In a preliminary testing phase, the Hat, which would be worn 10 minutes per day by an Alzheimer’s patient like Dr. Dougal’s father, pulses the brain with infrared beams-the claim being that the Hat relieved memory-loss and speech-impaired symptoms in his father.
The doctor also tested the Hat’s infrared technology on 30 lab rats, “20 of which were deemed to be experiencing middle-aged mental decline,” for which he stated the “rays improved the memory functions of these rats to that of young rats.”

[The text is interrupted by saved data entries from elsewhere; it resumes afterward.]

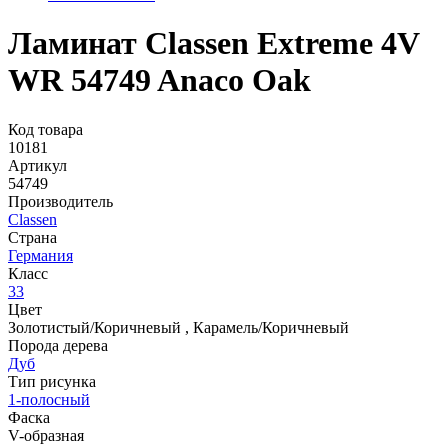
Ламинат Classen Extreme 4V
WR 54749 Anaco Oak
Код товара
10181
Артикул
54749
Производитель
Classen
Страна
Германия
Класс
33
Цвет
Золотистый/Коричневый
,
Карамель/Коричневый
Порода дерева
Дуб
Тип рисунка
1-полосный
Фаска
V-образная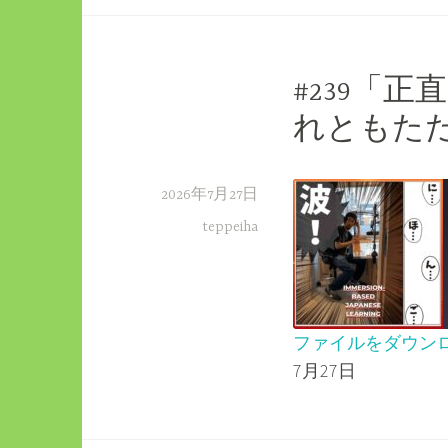
EMBED
#239「
れともた
2026年7月27日
teppeiha
ファイルをダウン
7月27日
SHARE
RSS FEED
LINK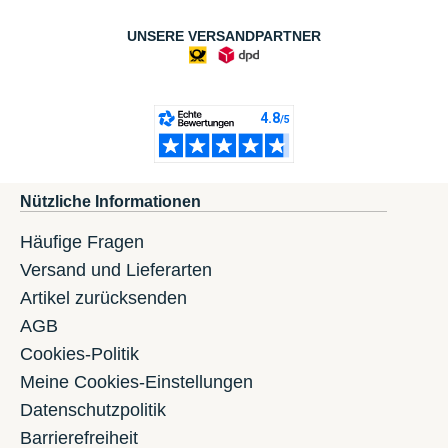
UNSERE VERSANDPARTNER
Nützliche Informationen
Häufige Fragen
Versand und Lieferarten
Artikel zurücksenden
AGB
Cookies-Politik
Meine Cookies-Einstellungen
Datenschutzpolitik
Barrierefreiheit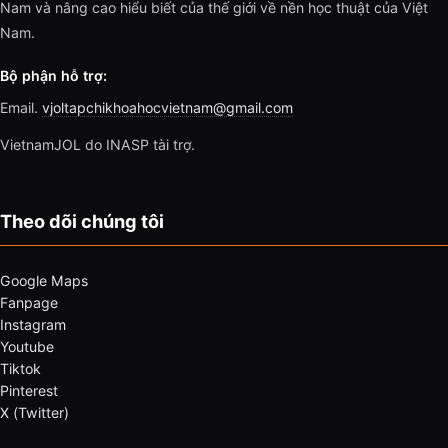
Nam và nâng cao hiểu biết của thế giới về nền học thuật của Việt
Nam.
Bộ phận hỗ trợ:
Email.
vjoltapchikhoahocvietnam@gmail.com
VietnamJOL do INASP tài trợ.
Theo dõi chúng tôi
Google Maps
Fanpage
Instagram
Youtube
Tiktok
Pinterest
X (Twitter)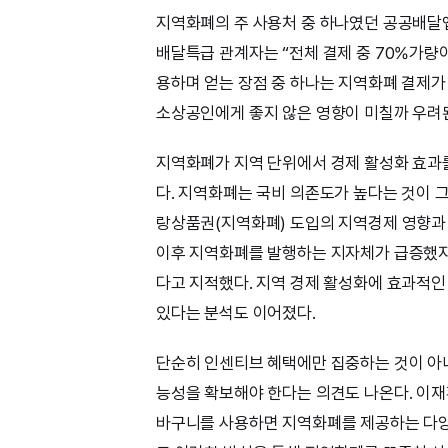
지역화폐의 주 사용처 중 하나였던 공공배달
배달특급 관계자는 “전체 결제 중 70%가량
용하며 얻는 장점 중 하나는 지역화폐 결제
소상공인에게 좋지 않은 영향이 미칠까 우려
지역화폐가 지역 단위에서 경제 활성화 효과
다. 지역화폐는 국비 의존도가 높다는 것이 
랑상품권(지역화폐) 도입의 지역경제 영향과 
이후 지역화폐를 발행하는 지자체가 급증했지
다고 지적했다. 지역 경제 활성화에 효과적인
있다는 분석도 이어졌다.
단순히 인센티브 혜택에만 집중하는 것이 아
능성을 확보해야 한다는 의견도 나온다. 이재
바구니를 사용하면 지역화폐를 제공하는 다양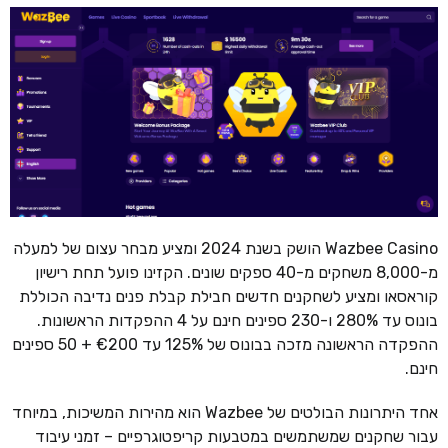
Wazbee Casino הושק בשנת 2024 ומציע מבחר עצום של למעלה
מ-8,000 משחקים מ-40 ספקים שונים. הקזינו פועל תחת רישיון
קוראסאו ומציע לשחקנים חדשים חבילת קבלת פנים נדיבה הכוללת
בונוס עד 280% ו-230 ספינים חינם על 4 ההפקדות הראשונות.
ההפקדה הראשונה מזכה בבונוס של 125% עד €200 + 50 ספינים
חינם.
אחד היתרונות הבולטים של Wazbee הוא מהירות המשיכות, במיוחד
עבור שחקנים שמשתמשים במטבעות קריפטוגרפיים – זמני עיבוד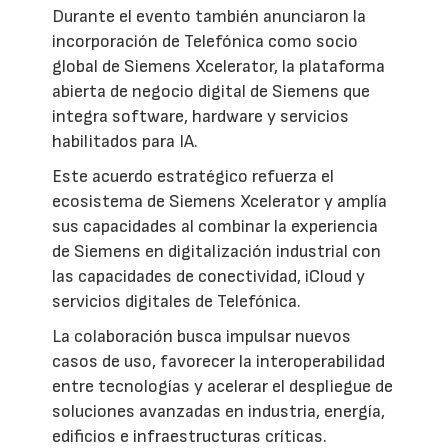
Durante el evento también anunciaron la
incorporación de Telefónica como socio
global de Siemens Xcelerator, la plataforma
abierta de negocio digital de Siemens que
integra software, hardware y servicios
habilitados para IA.
Este acuerdo estratégico refuerza el
ecosistema de Siemens Xcelerator y amplía
sus capacidades al combinar la experiencia
de Siemens en digitalización industrial con
las capacidades de conectividad, iCloud y
servicios digitales de Telefónica.
La colaboración busca impulsar nuevos
casos de uso, favorecer la interoperabilidad
entre tecnologías y acelerar el despliegue de
soluciones avanzadas en industria, energía,
edificios e infraestructuras críticas.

Many entrenched American doctors and scientists scoffed at and belittled treating the brain with infrared; they should withhold judgment until the findings from both the Kennedy Krieger fever study has run its course, while Dr. Dougal confirms the Alzheimer’s Hat in a wider study. Since the University of Sunderland has an autism department, perhaps the autism-fever study and the Alzheimer’s infrared treatment could start to share information.
With the bulk of the autism epidemic related to some form of heavy metals toxicity, I believe it’s about time that the heat angle as a form of treatment in ASD kids receives the funds to find out whether the jump-start in the damaged neural network of the brain can be produced by heat-whether it’s the body’s own temperature or artificial as in infrared.